According to research data, knowledge workers spend 38% of their time searching for information. A 2012 global survey of information workers and IT professionals by IDC has discovered that, on average, a knowledge worker spends about five hours per week searching for documents, and almost half of that time results in searching for documents that are not found. With the proliferation of personal content management systems, such as the Evernote Service and software developed by the Evernote Corporation of Redwood City, Calif. or Microsoft Corporation's OneNote software, search in personal, shared and corporate wide content collections is becoming a central feature of contemporary content management systems and search efficiency is considered by many a key factor defining user productivity.
Numerous flavors and directions of search techniques are quickly progressing and finding demand among individual and corporate users. This may include search in diverse types of data, such as text, images, video, audio, directly rendered and attached media, various search workflows ranging from incremental keyword search to semantic search with natural language queries, question answering in general and vertical search engines developed for specific knowledge areas, etc.
The natural language user interface is evolving as an important aspect of search engines for many audiences. Search and question answering systems, where queries may be entered as natural language phrases, have been implemented in a variety of desktop and mobile applications, such as Wolfram Alpha, generic Google Search, Facebook Graph Search, Apple Siri, Google Search for Android, etc. For example, Google search for an incomplete phrase “how many US presidents” instantly offers several natural language continuations, including suggestions such as “ . . . were left handed”, “ . . . have we had”, “ . . . have there been”, etc.
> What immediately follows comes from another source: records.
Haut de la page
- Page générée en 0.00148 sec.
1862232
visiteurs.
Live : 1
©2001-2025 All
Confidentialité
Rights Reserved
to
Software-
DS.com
Personal desktop applications, such as Microsoft's Windows 7 File Explorer or Microsoft Outlook 2010 (part of Microsoft Office 2010 software suite) are also supplied with basic features of a natural language interface. Thus, searching a folder “Documents” on a Windows 7 personal computer with an enabled natural language search option allows a user to instantly find files satisfying natural language queries, for example, “images last week” or “large pdf”, pertaining to various types of personal content, size, creation/update time of items, and other content parameters.
Notwithstanding recent developments, applications of natural language interfaces in search through personal and shared content collections are facing significant challenges. In addition to traditional issues with natural language interfaces such as interpretations of modifications, conjunctions and disjunctions, anaphora resolution, contextual use of synonyms and associated problems of semantic search, there are specific difficulties related to limited data volume in personal and enterprise context collections, generalization of terms and choosing between keyword search and natural language search.
Systems that rely strictly on natural language interface in question answering, search and assistance may cause user dissatisfaction, which was reported for many practical applications. A recent broad survey of mobile assistants indicated that correct interpretations of natural language queries were achieved at a 70% level at best. Similar situation exists with natural search in limited content collections. In a previously discussed example of a natural language search query for “images last week”, even a slight modification of the query to read “image files last week” misguides the search. Another natural language query that suggests a search for “office documents” does not work correctly at all; instead of retrieving files in standard formats of various office suites, such as Microsoft Office, as would be expected by a majority of users, the system looks for the term “office” as part of file names and does not attempt to resolve the query as a natural search predicate. In other words, a natural language search component cannot distinguish between a meta-term “office document” for search in a specific content category and a keyword “office” for search in file names and document content.
Accordingly, it is desirable to develop robust natural language interfaces for search queries in personal, shared and corporate data collections that combine advantages of incremental keyword search and natural language input.